Tarcísio não hesitou em criticar os indicadores fiscais da administração de Haddad à frente do Ministério da Fazenda, descrevendo-a como a “pior gestão fazendária da história”. Ele destacou sua crença de que o eleitorado paulista reconhecerá essa situação nas próximas eleições: “A resposta para ele vai vir nas urnas e quem vai dar é o eleitor de São Paulo”.

Em relação às críticas que Haddad fez sobre o processo de privatização da Sabesp, o governador se defendeu ao afirmar que houve uma redução de 10% nas tarifas para os consumidores mais vulneráveis. Ele também mencionou que a tarifa média está 15% abaixo do que seria se a empresa permanecesse sob controle público.
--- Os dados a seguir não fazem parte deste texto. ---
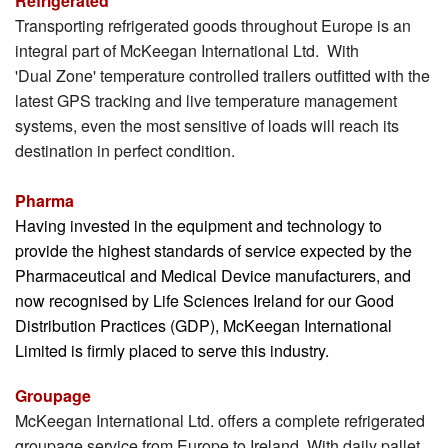
Refrigerated
Transporting refrigerated goods throughout Europe is an
MKI Logistics
integral part of McKeegan International Ltd. With
'Dual Zone' temperature controlled trailers outfitted with the
Gallery
latest GPS tracking and live temperature management
Our Team
systems, even the most sensitive of loads will reach its
destination in perfect condition.
Contact Us
Pharma
Having invested in the equipment and technology to
provide the highest standards of service expected by the
Pharmaceutical and Medical Device manufacturers, and
now recognised by Life Sciences Ireland for our Good
Distribution Practices (GDP), McKeegan International
Limited is firmly placed to serve this industry.
Groupage
McKeegan International Ltd. offers a complete refrigerated
groupage service from Europe to Ireland. With daily pallet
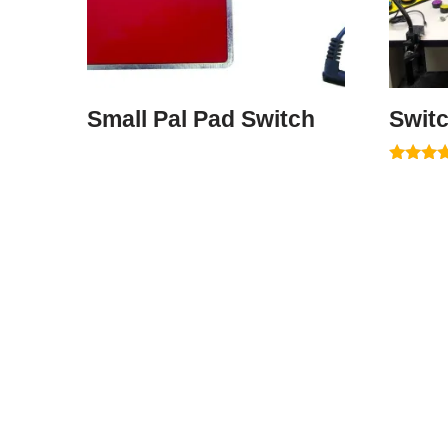
Small Pal Pad Switch
Switc
Rated
5.00
out of 5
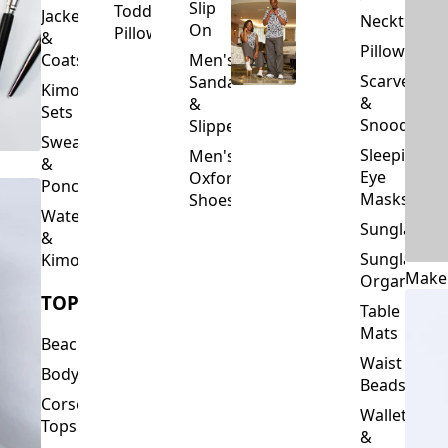
Slip
Toddler
Jackets
Neckties
On
Pillows
&
Pillowcase
Coats
Men's
Scarves
Sandals
Kimono
&
&
Sets
Snoods
Slippers
Sweaters
Sleeping
Men's
&
Eye
Oxford
Ponchos
Masks
Shoes
Waterfalls
Sunglasses
&
Sunglasses
Kimonos
Make
Organizers
TOPS
Table
Mats
Beachwear
Waist
Bodysuits
Beads
Corset
Wallets
Tops
&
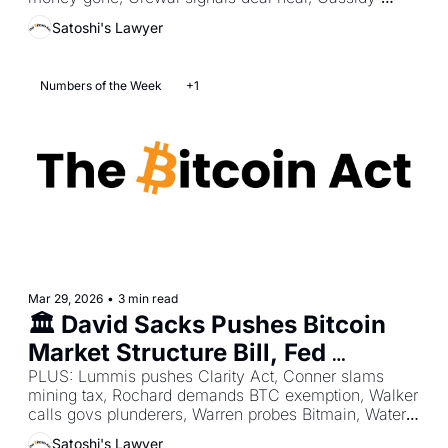
Freezes
pushes mining bill, Coinbase gets OCC trust 
Satoshi's Lawyer
approval.
Numbers of the Week
+1
Mar 29, 2026
•
3 min read
🏛️ David Sacks Pushes Bitcoin 
Market Structure Bill, Fed 
Confirms No CBDC Plans, Irish 
PLUS: Lummis pushes Clarity Act, Conner slams 
mining tax, Rochard demands BTC exemption, Walker 
Police Unlock 500 BTC Lost 
calls govs plunderers, Warren probes Bitmain, Waters 
Stash
questions Kraken.
Satoshi's Lawyer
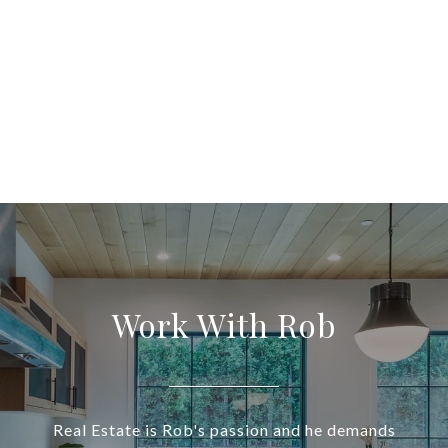
Work With Rob
Real Estate is Rob's passion and he demands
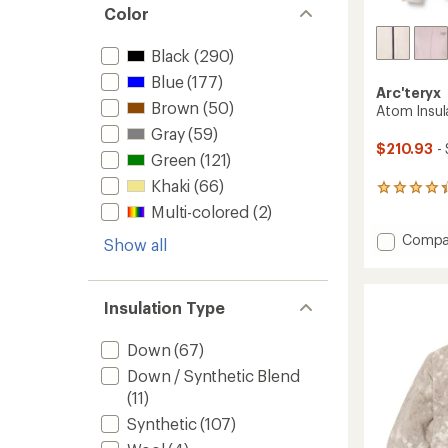
Color
Black
(290)
Blue
(177)
Arc'teryx
Brown
(50)
Atom Insu
Gray
(59)
$210.93
-
Green
(121)
Khaki
(66)
164
reviews
Multi-colored
(2)
with
Add
Compa
an
Show all
average
Atom
rating
Insulat
of
Hoody
4.3
Insulation Type
-
out
Women
of
to
Down
(67)
5
stars
Down / Synthetic Blend
(11)
Synthetic
(107)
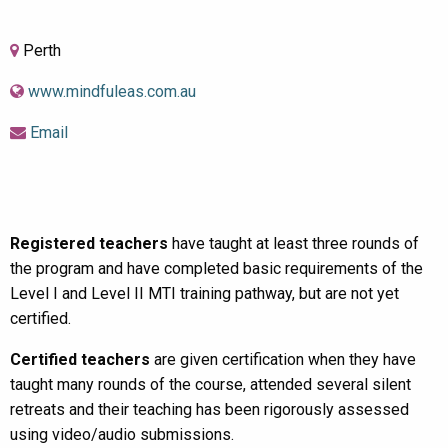
Perth
www.mindfuleas.com.au
Email
Registered teachers
have taught at least three rounds of
the program and have completed basic requirements of the
Level I and Level II MTI training pathway, but are not yet
certified.
Certified teachers
are given certification when they have
taught many rounds of the course, attended several silent
retreats and their teaching has been rigorously assessed
using video/audio submissions.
Para fundamentar sua argumentação, Tarcísio listou três fatores essenciais que contribuíram para essa redução:

  • O depósito de 30% do valor da venda em um Fundo de Apoio à Universalização, destinado a amortizar tarifas;
  • O reinvestimento de 100% dos dividendos do Estado, que continua sendo o maior acionista;
  • Uma mudança nas regras que incorpora os investimentos à base tarifária apenas após sua execução.
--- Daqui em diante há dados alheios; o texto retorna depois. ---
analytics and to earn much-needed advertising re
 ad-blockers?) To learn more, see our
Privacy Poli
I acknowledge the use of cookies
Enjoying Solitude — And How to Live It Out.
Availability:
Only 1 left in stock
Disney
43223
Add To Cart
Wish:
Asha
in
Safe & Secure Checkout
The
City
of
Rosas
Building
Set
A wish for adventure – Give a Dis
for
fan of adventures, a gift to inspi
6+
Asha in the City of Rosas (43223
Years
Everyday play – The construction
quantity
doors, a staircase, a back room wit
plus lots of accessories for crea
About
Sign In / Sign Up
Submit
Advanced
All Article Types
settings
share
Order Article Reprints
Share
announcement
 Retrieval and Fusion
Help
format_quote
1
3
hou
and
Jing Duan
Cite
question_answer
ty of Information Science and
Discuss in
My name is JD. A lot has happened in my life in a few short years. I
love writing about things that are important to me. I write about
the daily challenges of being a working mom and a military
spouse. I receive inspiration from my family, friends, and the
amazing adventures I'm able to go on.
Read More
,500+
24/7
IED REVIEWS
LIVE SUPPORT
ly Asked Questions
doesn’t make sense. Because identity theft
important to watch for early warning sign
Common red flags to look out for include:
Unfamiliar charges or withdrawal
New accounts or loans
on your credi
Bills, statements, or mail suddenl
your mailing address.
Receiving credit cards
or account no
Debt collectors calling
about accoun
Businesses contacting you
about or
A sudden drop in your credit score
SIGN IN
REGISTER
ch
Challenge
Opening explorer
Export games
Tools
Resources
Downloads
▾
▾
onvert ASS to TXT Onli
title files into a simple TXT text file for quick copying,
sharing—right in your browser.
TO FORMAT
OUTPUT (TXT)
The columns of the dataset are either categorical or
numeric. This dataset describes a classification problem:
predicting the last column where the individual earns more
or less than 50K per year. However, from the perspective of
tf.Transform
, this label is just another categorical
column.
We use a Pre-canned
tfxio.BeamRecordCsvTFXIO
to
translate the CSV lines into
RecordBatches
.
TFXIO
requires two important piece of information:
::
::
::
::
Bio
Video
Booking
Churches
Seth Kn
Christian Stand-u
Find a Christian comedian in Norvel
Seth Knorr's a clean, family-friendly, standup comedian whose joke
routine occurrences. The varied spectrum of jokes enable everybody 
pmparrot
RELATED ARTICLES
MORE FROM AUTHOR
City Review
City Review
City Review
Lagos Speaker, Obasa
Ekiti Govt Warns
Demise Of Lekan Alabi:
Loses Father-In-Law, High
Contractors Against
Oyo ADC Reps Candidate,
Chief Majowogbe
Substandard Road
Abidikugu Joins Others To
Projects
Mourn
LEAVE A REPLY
O governador também foi questionado sobre o reajuste tarifário que leva em consideração a inflação. Ele explicou que tal ajuste está previsto em contrato e não se trata de um aumento real das tarifas. “Você acha que a tarifa vai ficar congelada eternamente? Não tem como, senão você perde a capacidade de investimento”, afirmou Tarcísio, reforçando a necessidade de manter a sustentabilidade financeira da empresa.

Quando indagado sobre os ataques pessoais que recebeu, incluindo ser chamado de “mentiroso”, o governador não poupou críticas, classificando a postura de Haddad como uma “campanha de baixo nível”. Ele reafirmou seu compromisso com um discurso voltado para o futuro, enfatizando “estou falando de futuro, de esperança, de entrega, de investimento em periferia”.

Assim, a disputa entre Tarcísio e Haddad se intensifica com promessas e críticas mútuas, enquanto os eleitores de São Paulo se preparam para decidir nas urnas quem liderará o Estado nos próximos anos.